Hi all, I’m getting used to ML and Julia and am wondering how to properly make use of MLJ’s api. Specifically, I’m not sure what exactly it wants as arguments to MLJ.roc_curve. Here is some code I use to train and evaluate a model:
using DataFrames, CSV, MLJ, DecisionTree, MLDataUtils, Pipe
df = DataFrame(CSV.File("./data.csv"))
df = @pipe (DataFrames.transform(df, [:DGN, :PRE6] .=> x -> parse.(UInt32, SubString.(x, Ref(4))), renamecols=false) |>
DataFrames.transform(_, :PRE14 => x -> parse.(UInt32, SubString.(x, Ref(3:4))), renamecols=false))
using MLDataUtils
y, X = unpack(df[!, Not("id")], ==(:Risk1Yr); rng=123);
(X_train, y_train), (X_val, y_val), (X_test, y_test) = stratifiedobs((X, y), p=(0.7, 0.2));
rf = RandomForestClassifier()
DecisionTree.fit!(rf, Matrix(X_train), y_train)

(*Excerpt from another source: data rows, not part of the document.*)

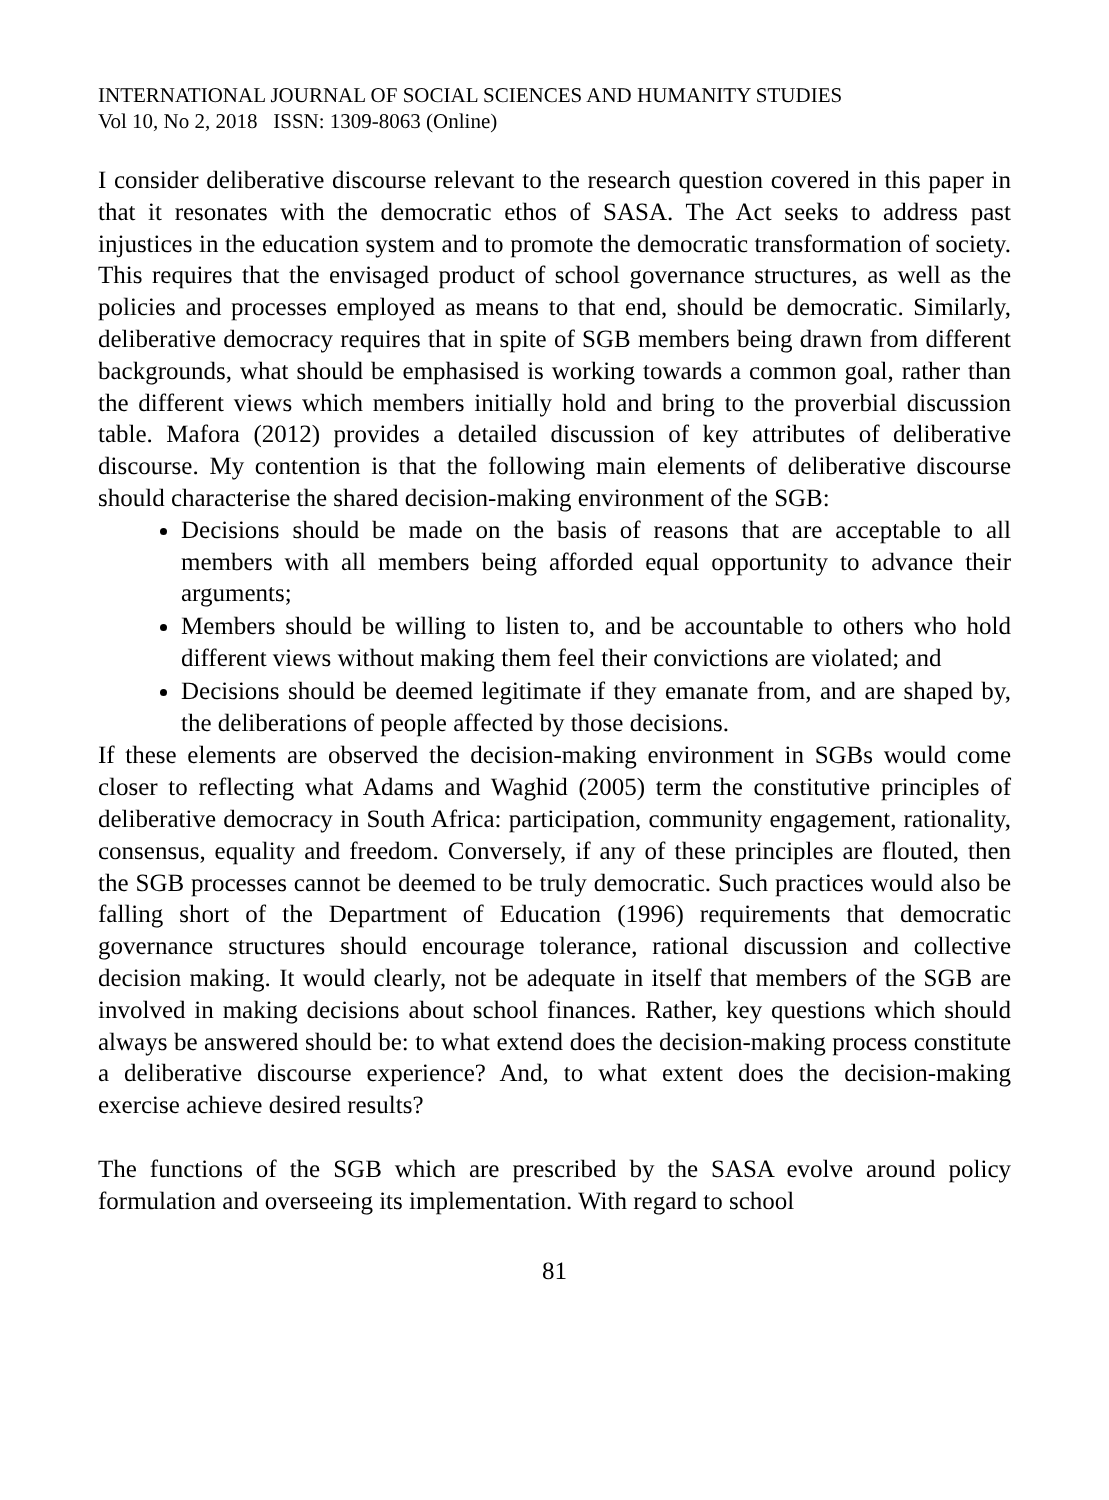INTERNATIONAL JOURNAL OF SOCIAL SCIENCES AND HUMANITY STUDIES
Vol 10, No 2, 2018 ISSN: 1309-8063 (Online)
I consider deliberative discourse relevant to the research question covered in this paper in that it resonates with the democratic ethos of SASA. The Act seeks to address past injustices in the education system and to promote the democratic transformation of society. This requires that the envisaged product of school governance structures, as well as the policies and processes employed as means to that end, should be democratic. Similarly, deliberative democracy requires that in spite of SGB members being drawn from different backgrounds, what should be emphasised is working towards a common goal, rather than the different views which members initially hold and bring to the proverbial discussion table. Mafora (2012) provides a detailed discussion of key attributes of deliberative discourse. My contention is that the following main elements of deliberative discourse should characterise the shared decision-making environment of the SGB:
Decisions should be made on the basis of reasons that are acceptable to all members with all members being afforded equal opportunity to advance their arguments;
Members should be willing to listen to, and be accountable to others who hold different views without making them feel their convictions are violated; and
Decisions should be deemed legitimate if they emanate from, and are shaped by, the deliberations of people affected by those decisions.
If these elements are observed the decision-making environment in SGBs would come closer to reflecting what Adams and Waghid (2005) term the constitutive principles of deliberative democracy in South Africa: participation, community engagement, rationality, consensus, equality and freedom. Conversely, if any of these principles are flouted, then the SGB processes cannot be deemed to be truly democratic. Such practices would also be falling short of the Department of Education (1996) requirements that democratic governance structures should encourage tolerance, rational discussion and collective decision making. It would clearly, not be adequate in itself that members of the SGB are involved in making decisions about school finances. Rather, key questions which should always be answered should be: to what extend does the decision-making process constitute a deliberative discourse experience? And, to what extent does the decision-making exercise achieve desired results?
The functions of the SGB which are prescribed by the SASA evolve around policy formulation and overseeing its implementation. With regard to school
81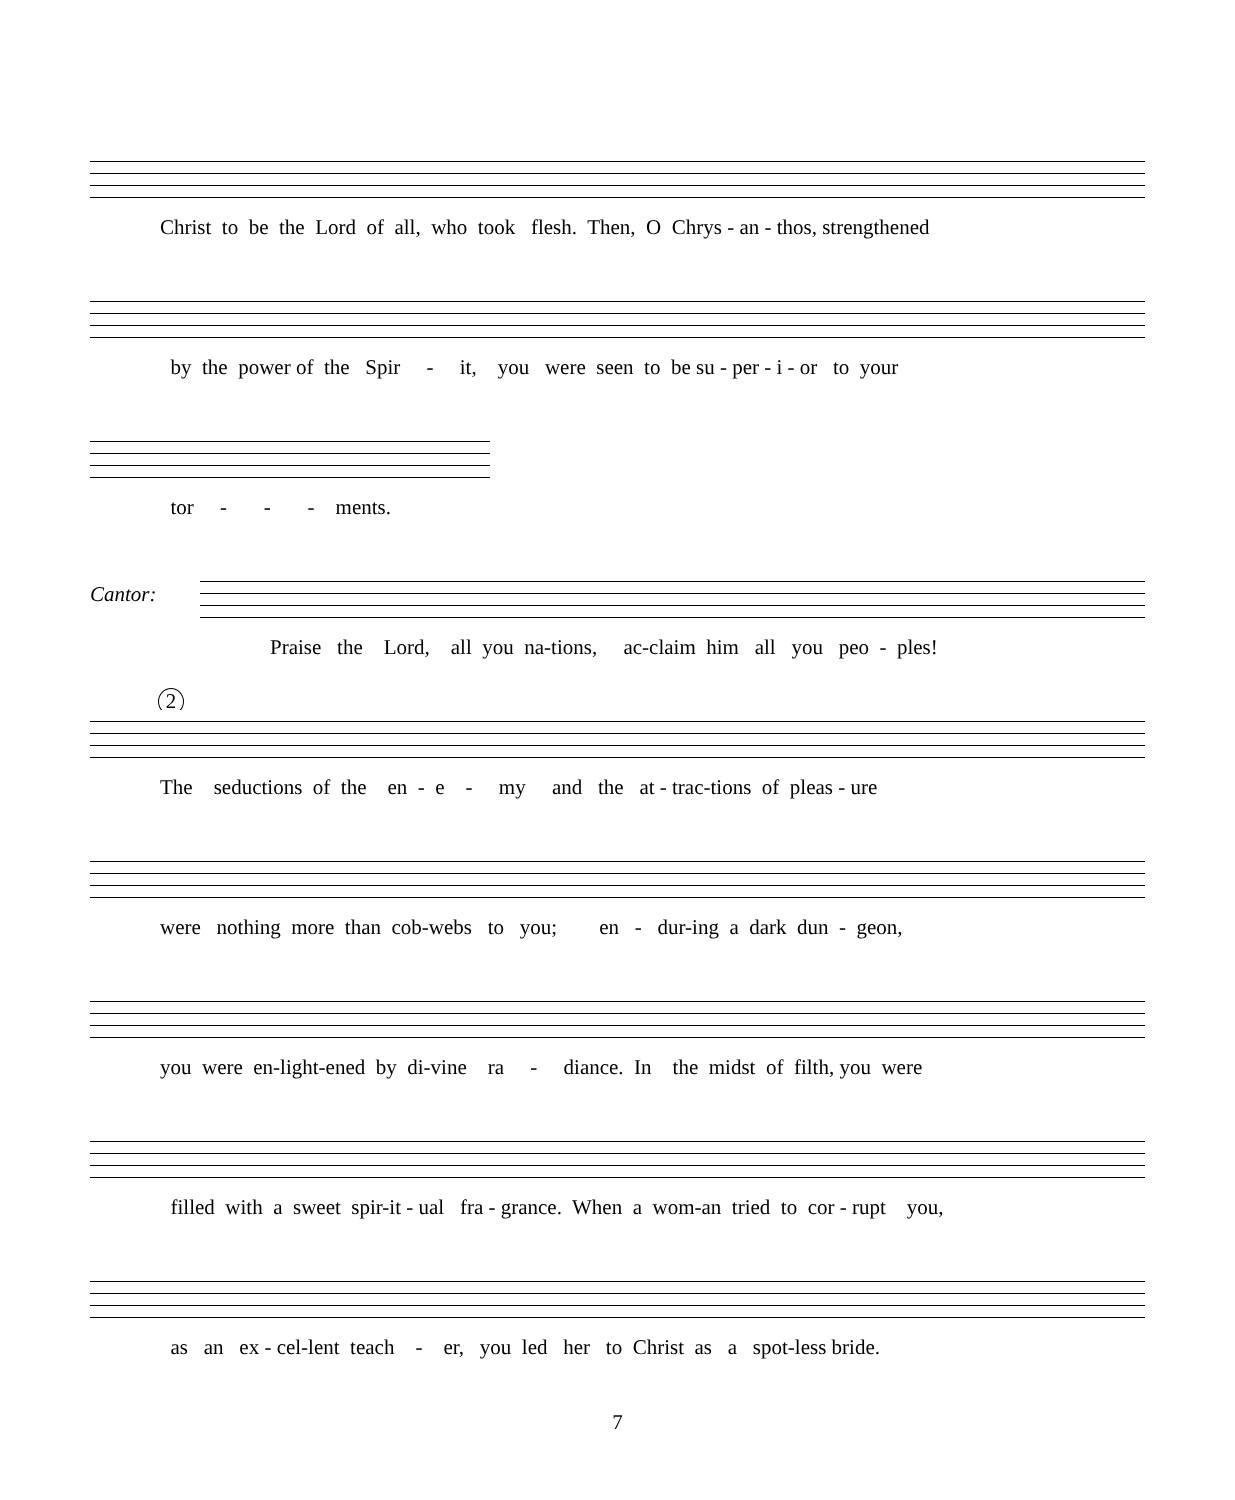Christ to be the Lord of all, who took flesh. Then, O Chrys - an - thos, strengthened
by the power of the Spir - it, you were seen to be su - per - i - or to your
tor - - - ments.
Cantor:
Praise the Lord, all you na-tions, ac-claim him all you peo - ples!
2
The seductions of the en - e - my and the at - trac-tions of pleas - ure
were nothing more than cob-webs to you; en - dur-ing a dark dun - geon,
you were en-light-ened by di-vine ra - diance. In the midst of filth, you were
filled with a sweet spir-it - ual fra - grance. When a wom-an tried to cor - rupt you,
as an ex - cel-lent teach - er, you led her to Christ as a spot-less bride.
7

preds = DecisionTree.predict_proba(rf, Matrix(X_val))
MLJ.roc_curve(preds[:,2], y_val)
I get the following error:
MethodError: no method matching pdf(::Float64, ::Bool)
Closest candidates are:
pdf(!Matched::Distributions.Logistic, ::Real) at ~/.julia/packages/Distributions/Vkexj/src/univariate/continuous/logistic.jl:81
pdf(!Matched::KernelDensity.BivariateKDE, ::Any, !Matched::Any) at ~/.julia/packages/KernelDensity/bNBAQ/src/interp.jl:32
pdf(!Matched::Distributions.Truncated, ::Real) at ~/.julia/packages/Distributions/Vkexj/src/truncate.jl:133
...
Stacktrace:
[1] _broadcast_getindex_evalf
@ ./broadcast.jl:670 [inlined]
[2] _broadcast_getindex
@ ./broadcast.jl:643 [inlined]
[3] getindex
@ ./broadcast.jl:597 [inlined]
[4] copy
@ ./broadcast.jl:899 [inlined]
[5] materialize
@ ./broadcast.jl:860 [inlined]
[6] roc_curve(ŷm::Vector{Float64}, ym::SubArray{Bool, 1, Vector{Bool}, Tuple{Vector{Int64}}, false})
@ MLJBase ~/.julia/packages/MLJBase/U4Dis/src/measures/roc.jl:48
[7] top-level scope
@ ~/code/julia/mltest/test_mlj.ipynb:17
Any advice?